56 In the past, you could usermod them and the changes would stick. Now,
57 you have to override the ebuild in an overlay. But once you override the
58 acct-user package, you're back where you started and whatever you were
59 going to do in the first place should work.
60
61
62 > In you example user would have to fork acct-*/<user/group> package in
63 > his/her overlay to adjust for his/her needs. At the moment, all larger
64 > Gentoo setups I am aware of are maintaining a company repository in
65 > addition to the official Gentoo repository. So they would put
66 > acct-user/nginx-0-r1 and acct-group/nginx-0-r1 in that repository with
67 > their changes. But this doesn't work if you have multiple different
68 > nginx instances for example. Sure, the forked acct-* packages would work
69 > for all the application servers running this specific role/state. But
70 > these adjusted packages would be wrong for the servers running grafana
71 > role/state, i.e. running www-apps/grafana-bin behind www-servers/nginx
72 > proxy.
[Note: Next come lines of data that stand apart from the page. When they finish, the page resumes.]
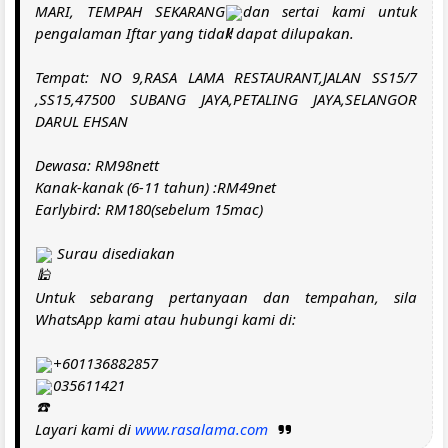
MARI, TEMPAH SEKARANG
dan sertai kami untuk
pengalaman Iftar yang tidak dapat dilupakan.
Tempat: NO 9,RASA LAMA RESTAURANT,JALAN SS15/7
,SS15,47500 SUBANG JAYA,PETALING JAYA,SELANGOR
DARUL EHSAN
Dewasa: RM98nett
Kanak-kanak (6-11 tahun) :RM49net
Earlybird: RM180(sebelum 15mac)
Surau disediakan
Untuk sebarang pertanyaan dan tempahan, sila
WhatsApp kami atau hubungi kami di:
+601136882857
035611421
Layari kami di
www.rasalama.com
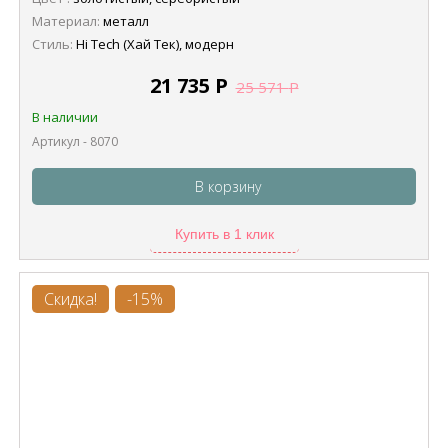
Материал:
металл
Стиль:
Hi Tech (Хай Тек), модерн
21 735
Р
25 571
Р
В наличии
Артикул - 8070
В корзину
Купить в 1 клик
Скидка!
-15%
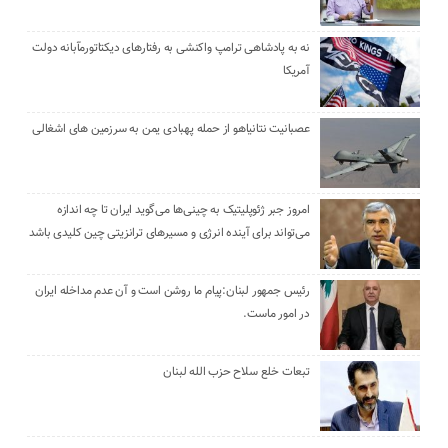
نه به پادشاهی ترامپ واکنشی به رفتارهای دیکتاتورمآبانه دولت
آمریکا
عصبانیت نتانیاهو از حمله پهبادی یمن به سرزمین های اشغالی
امروز جبر ژئوپلیتیک به چینی‌ها می‌گوید ایران تا چه اندازه
می‌تواند برای آینده انرژی و مسیرهای ترانزیتی چین کلیدی باشد
رئیس جمهور لبنان:پیام ما روشن است و آن عدم مداخله ایران
در امور ماست.
تبعات خلع سلاح حزب الله لبنان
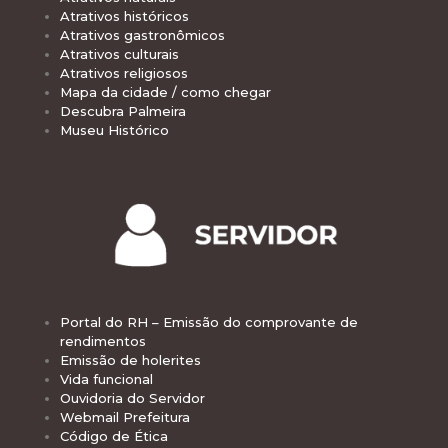
Atrativos históricos
Atrativos gastronômicos
Atrativos culturais
Atrativos religiosos
Mapa da cidade / como chegar
Descubra Palmeira
Museu Histórico
Portal do RH – Emissão do comprovante de
rendimentos
Emissão de holerites
Vida funcional
Ouvidoria do Servidor
Webmail Prefeitura
Código de Ética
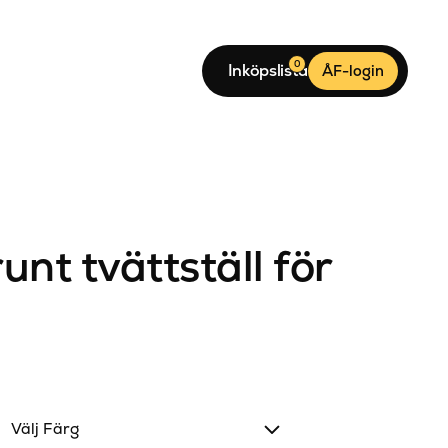
0
Inköpslista
ÅF-login
runt tvättställ för
Välj Färg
So you would end up with multiple acct-*/nginx ebuilds for each
73 > configuration which can't be right. Whereas at the moment you will use
74 > your configuration management tool to get things into describe state.
75
76
77 Ok, I understand now. This is a little more clumsy than I'd like, but is
78 still doable using standard ebuild tools. In your company overlay,
79 create a copy of acct-group/nginx, but then add a few USE flags that
80 control the extra roles. You can then use your configuration management
81 tool to push out the corresponding setting to /etc/portage/package.use.
82
83 It's clumsy because you can't put USE dependencies in ACCT_USER_GROUPS,
84 but these are just ebuilds after all. You can edit (R)DEPEND yourself to
85 make it do exactly what you want.